Небольшой городок в Черкасской области, основная заслуга которого в том, что в нем похоронен основатель брацлавского хасидизма ребе Нахман, на неделю превратился в еврейскую Мекку. Нахман завещал, что у того, кто приедет помолиться в Новый год на его могилу, все будет хорошо.
По оценкам местных властей, в этом году в Умань слетелось под тридцать тысяч евреев — в основном, конечно, из Израиля и Штатов. В городе, население которого не дотягивает до 90 тысяч человек, хасидом должен был быть каждый четвертый. Однако в центре Умани о существовании хасидов говорили только рекламные плакаты «Билайна» на иврите, на которых человек в черном пиджаке, шляпе и с пейсами читал тору, раскрашенную в желто-черные цвета.
В качестве места для расселения подавляющее большинство хасидов выбрало частный сектор в нижней части города. Именно там находится еврейское кладбище, а на нем — могила ребе Нахмана. Ну чтобы далеко не ходить. Для тех, кому не по карману или не по желанию было селиться в сараях у местных жителей, наспех построили т. н. «палаточный городок» на пару тысяч человек.
Я отправился гулять дальше по низине.

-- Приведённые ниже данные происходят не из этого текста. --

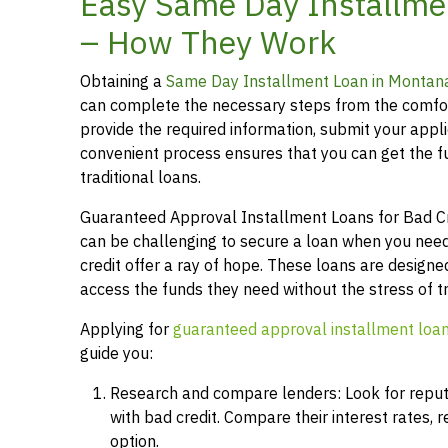
Easy Same Day Installme
– How They Work
Obtaining a
Same Day Installment Loan in Montan
can complete the necessary steps from the comfor
provide the required information, submit your applic
convenient process ensures that you can get the 
traditional loans.
Guaranteed Approval Installment Loans for Bad Cred
can be challenging to secure a loan when you need
credit offer a ray of hope. These loans are designed
access the funds they need without the stress of t
Applying for
guaranteed approval installment loa
guide you:
Research and compare lenders: Look for reputab
with bad credit. Compare their interest rates,
option.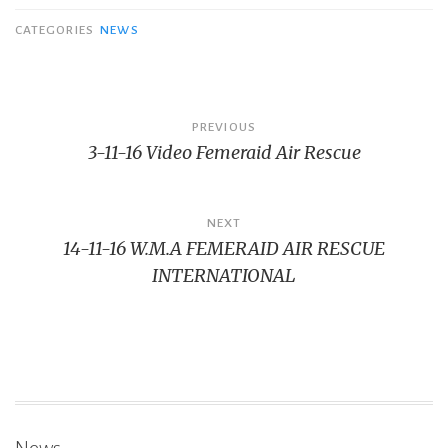
CATEGORIES
NEWS
Bericht
PREVIOUS
3-11-16 Video Femeraid Air Rescue
navigatie
NEXT
14-11-16 W.M.A FEMERAID AIR RESCUE
INTERNATIONAL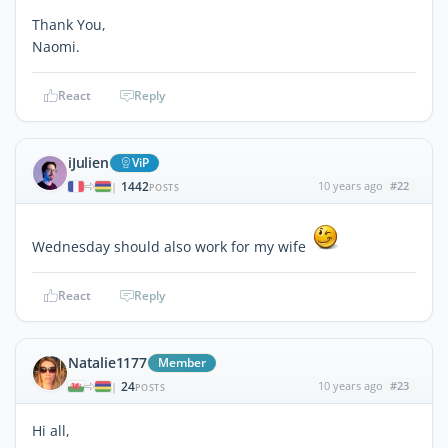
Thank You,
Naomi.
React
Reply
iJulien
ViP
1442
10 years ago
#22
|
POSTS
Wednesday should also work for my wife
React
Reply
Natalie1177
Member
24
10 years ago
#23
|
POSTS
Hi all,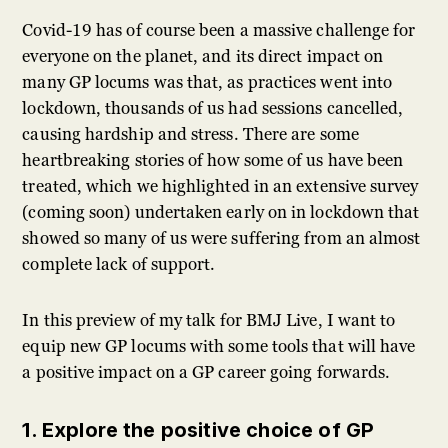
Covid-19 has of course been a massive challenge for
everyone on the planet, and its direct impact on
many GP locums was that, as practices went into
lockdown, thousands of us had sessions cancelled,
causing hardship and stress. There are some
heartbreaking stories of how some of us have been
treated, which we highlighted in an extensive survey
(coming soon) undertaken early on in lockdown that
showed so many of us were suffering from an almost
complete lack of support.
In this preview of my talk for BMJ Live, I want to
equip new GP locums with some tools that will have
a positive impact on a GP career going forwards.
1. Explore the positive choice of GP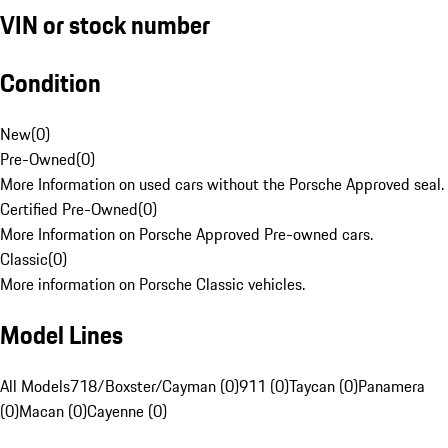
VIN or stock number
Condition
New
(
0
)
Pre-Owned
(
0
)
More Information on used cars without the Porsche Approved seal.
Certified Pre-Owned
(
0
)
More Information on Porsche Approved Pre-owned cars.
Classic
(
0
)
More information on Porsche Classic vehicles.
Model Lines
All Models
718/Boxster/Cayman (0)
911 (0)
Taycan (0)
Panamera
(0)
Macan (0)
Cayenne (0)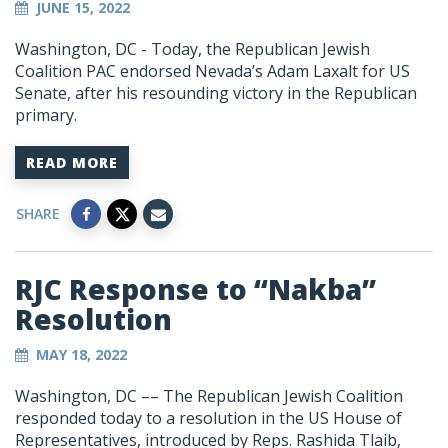
JUNE 15, 2022
Washington, DC - Today, the Republican Jewish
Coalition PAC endorsed Nevada’s Adam Laxalt for US
Senate, after his resounding victory in the Republican
primary.
READ MORE
SHARE
RJC Response to “Nakba”
Resolution
MAY 18, 2022
Washington, DC
–– The Republican Jewish Coalition
responded today to a resolution in the US House of
Representatives, introduced by Reps. Rashida Tlaib,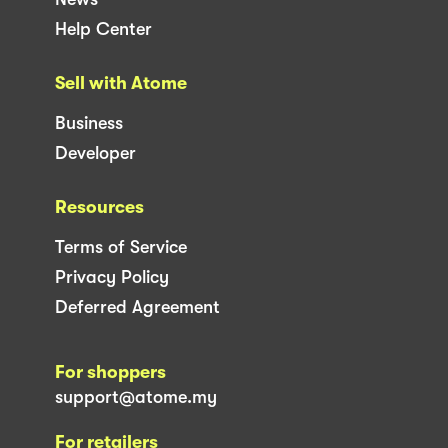
Help Center
Sell with Atome
Business
Developer
Resources
Terms of Service
Privacy Policy
Deferred Agreement
For shoppers
support@atome.my
For retailers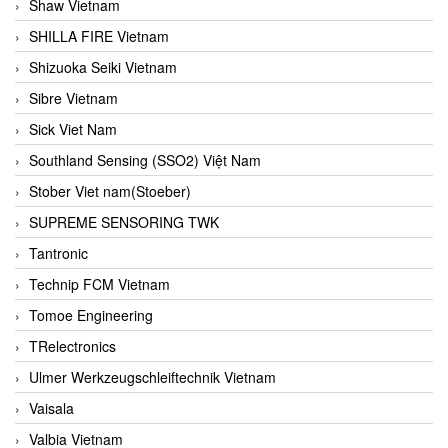
Shaw Vietnam
SHILLA FIRE Vietnam
Shizuoka Seiki Vietnam
Sibre Vietnam
Sick Viet Nam
Southland Sensing (SSO2) Việt Nam
Stober Viet nam(Stoeber)
SUPREME SENSORING TWK
Tantronic
Technip FCM Vietnam
Tomoe Engineering
TRelectronics
Ulmer Werkzeugschleiftechnik Vietnam
Vaisala
Valbia Vietnam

Из наших лиц попадались только милиционеры. Местных жителей не было видно никого.
— А где все? — спросил я встреченных у пруда милиционеров.
— Нет здесь никого,— ответил сержант.— Они все свои дома посдавали, а сами в город уехали.
Я спросил патрульных о планах на вечер.
— Соберутся часов в пять-шесть и будут этого, раввина своего купать.
— Здесь? — спросил я недоверчиво и перевел взгляд на не первой свежести пруд, на каменном берегу которого было написано белой краской о запрете купания.
— Здесь, здесь,— заверил милиционер.— А потом сами будут купаться.
Через сто метров в заборе отворилась калитка, и на лавочку на улице выполз дед в тренировочных штанах и с палочкой. Я сел рядом и наивно спросил, как ему хасиды. Дед долго молчал, и я уже успел подумать, что нашел кого спрашивать. Тут он заговорил.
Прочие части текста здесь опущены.